Afterwards I had a party in my courtyard in the Village. José came to apologize. He said, “I really thought we’d get in trouble.” I said, “Well, since what we were doing was innocent, what trouble could we have? Seymour or New Directions would have bailed us out if we’d been arrested.”

New York was full of it for weeks. Nobody quite knew what had happened. Nor did the
New York Times.
We never told them. We never let on.

And with the way fact turns into fiction with each retelling, a week or so later, I heard that the Museum of Modern Art had staged a preview in the garden to advertise Roland Petit’s Ballets de Paris that was coming to town. Then years later—years later—I went to a dinner party in London and I had to almost bite my tongue off. There was a young woman there who said, “When I was studying in New York, I went to this wonderful birthday party in honor of Edith Sitwell at the Museum of Modern Art.”

*

Oh, there were parties, parties, parties, parties. But for me, almost anything is reason for a party. The first tulips in spring: have a party. The first green peas are in: have a party. I just think that way. That’s how I think. The reason I have never had more than ten dollars to my name—if I had ten dollars, I gave a party. If I had two hundred dollars, I gave a very good party.

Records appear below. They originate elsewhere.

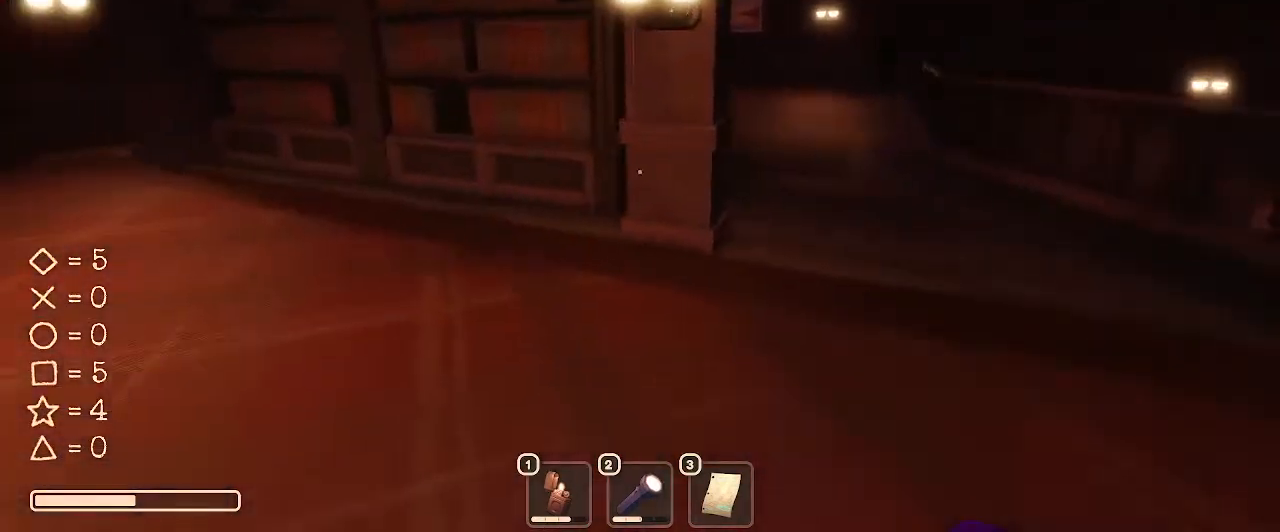
{"keys": ["w"], "mouse": [], "events": [[167, "a", "up"]]}
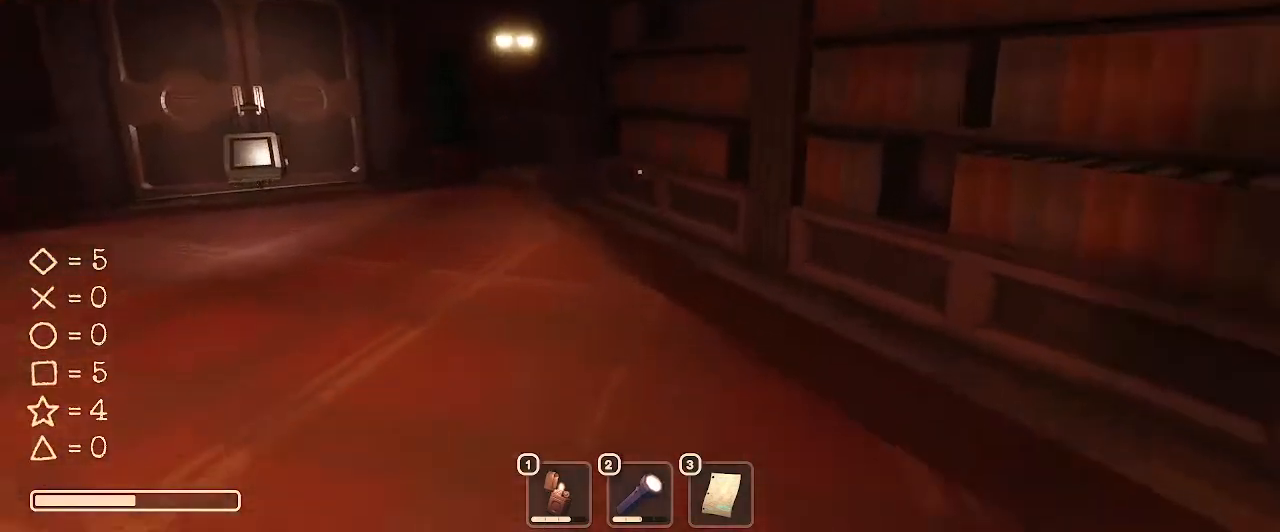
{"keys": ["a", "w"], "mouse": [], "events": [[400, "a", "down"]]}
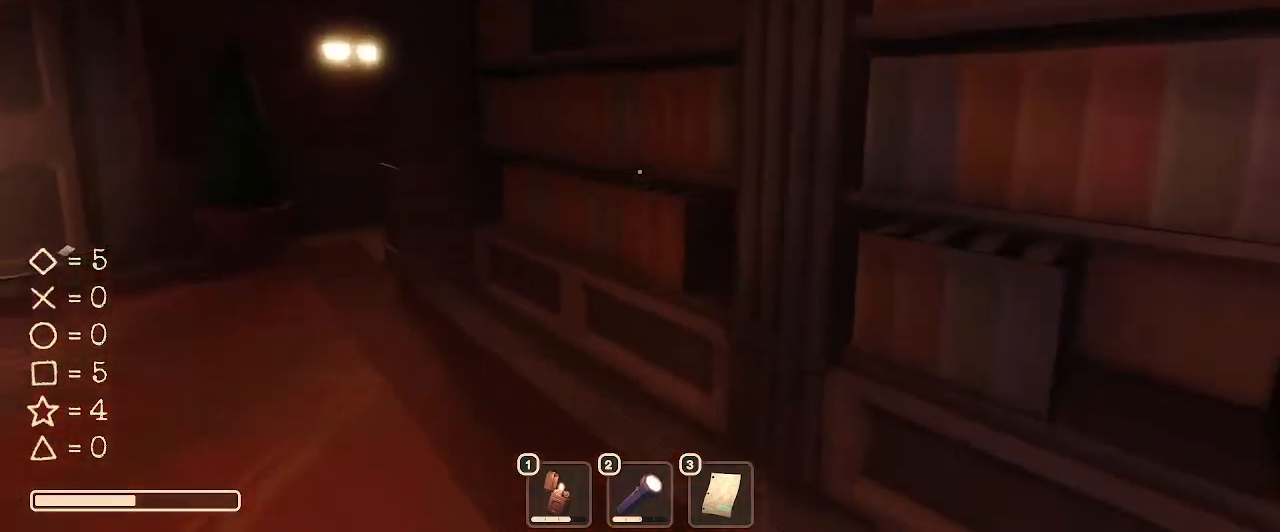
{"keys": ["a", "w"], "mouse": [], "events": []}
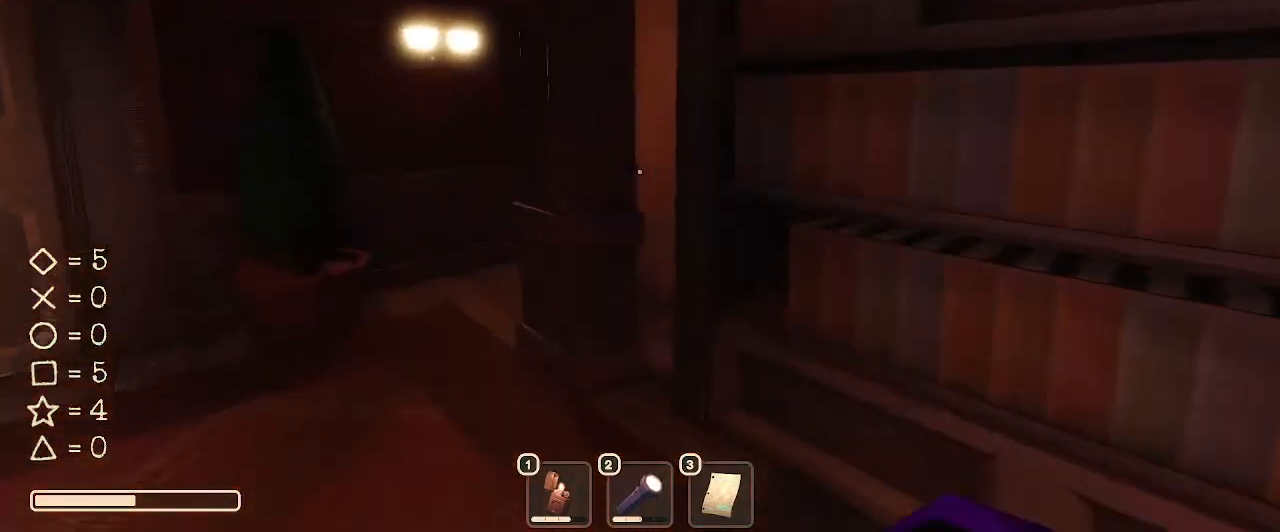
{"keys": ["w"], "mouse": [], "events": [[500, "a", "up"]]}
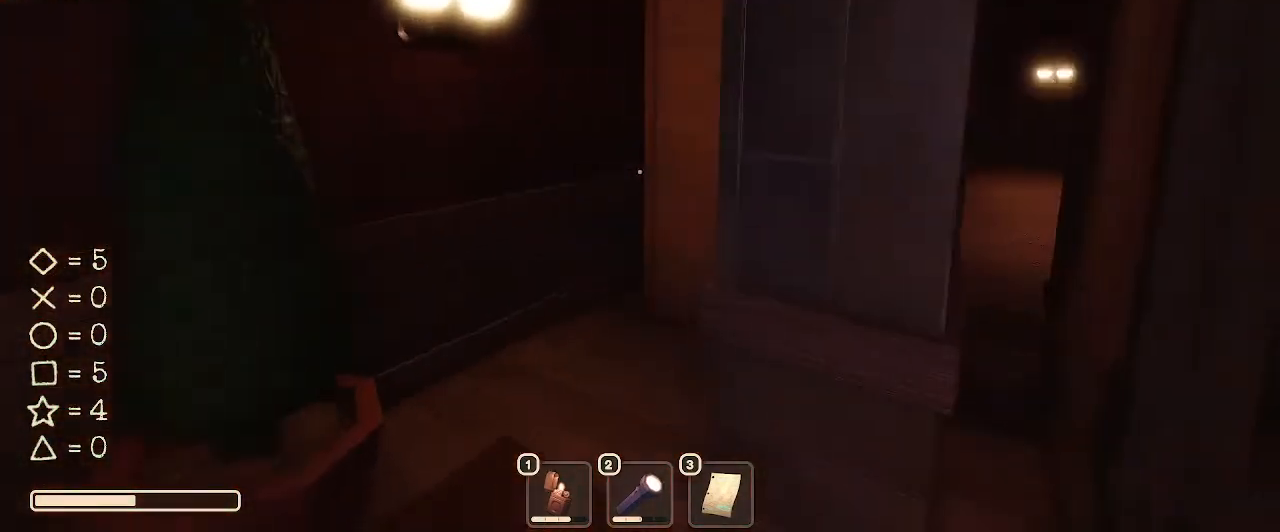
{"keys": ["w"], "mouse": [], "events": [[200, "d", "down"], [233, "d", "up"]]}
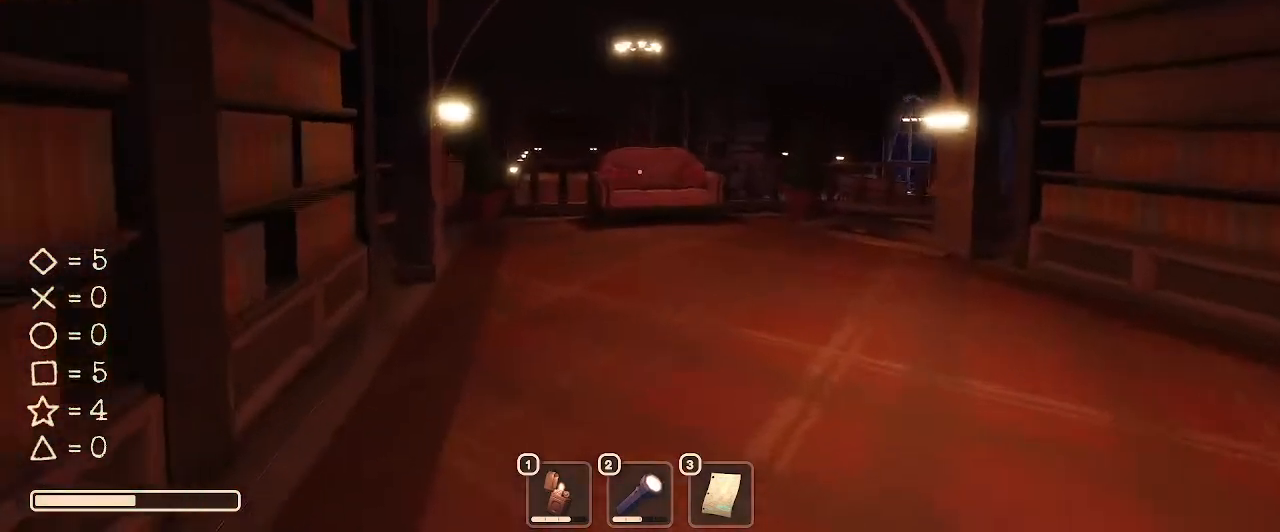
{"keys": ["w"], "mouse": [], "events": []}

So when Dylan Thomas came to New York, I had a party.

During the war, when I was in Alaska and the Aleutians, I subscribed to a magazine published by the University of Illinois at Urbana called
Accent.
That’s where I read my first Eudora Welty story, about a black midwife, and I flipped. Then in the next issue there were these poems by this young Welsh poet named Dylan Thomas, and they said that his book had come out in ’38 or ’39 and was called
Fifteen Poems.
What I liked about those poems was that they were fresh and youthful. We get so much of that “I’m unhappy in the suburbs in spite of the steam heat and my new polka-dot tie.” I get so sick of that kind of American poetry. It’s as though the eternal themes are unavailable to some of these college professors and darling children. Oh so sensitive. Oh so unhappy in the steam-heated suburbs. I can’t take it. What I loved about Thomas’s poems was a kind of sideswipe quality, as though he heard words differently, as though he spoke words differently. He was born and raised in Wales; naturally his English would be different, as a Southern writer’s English would be different. I flipped. I mean, wowee. So then I tried to find that
Fifteen Poems
or
Eighteen Poems
or whatever that book was called. Never could find it.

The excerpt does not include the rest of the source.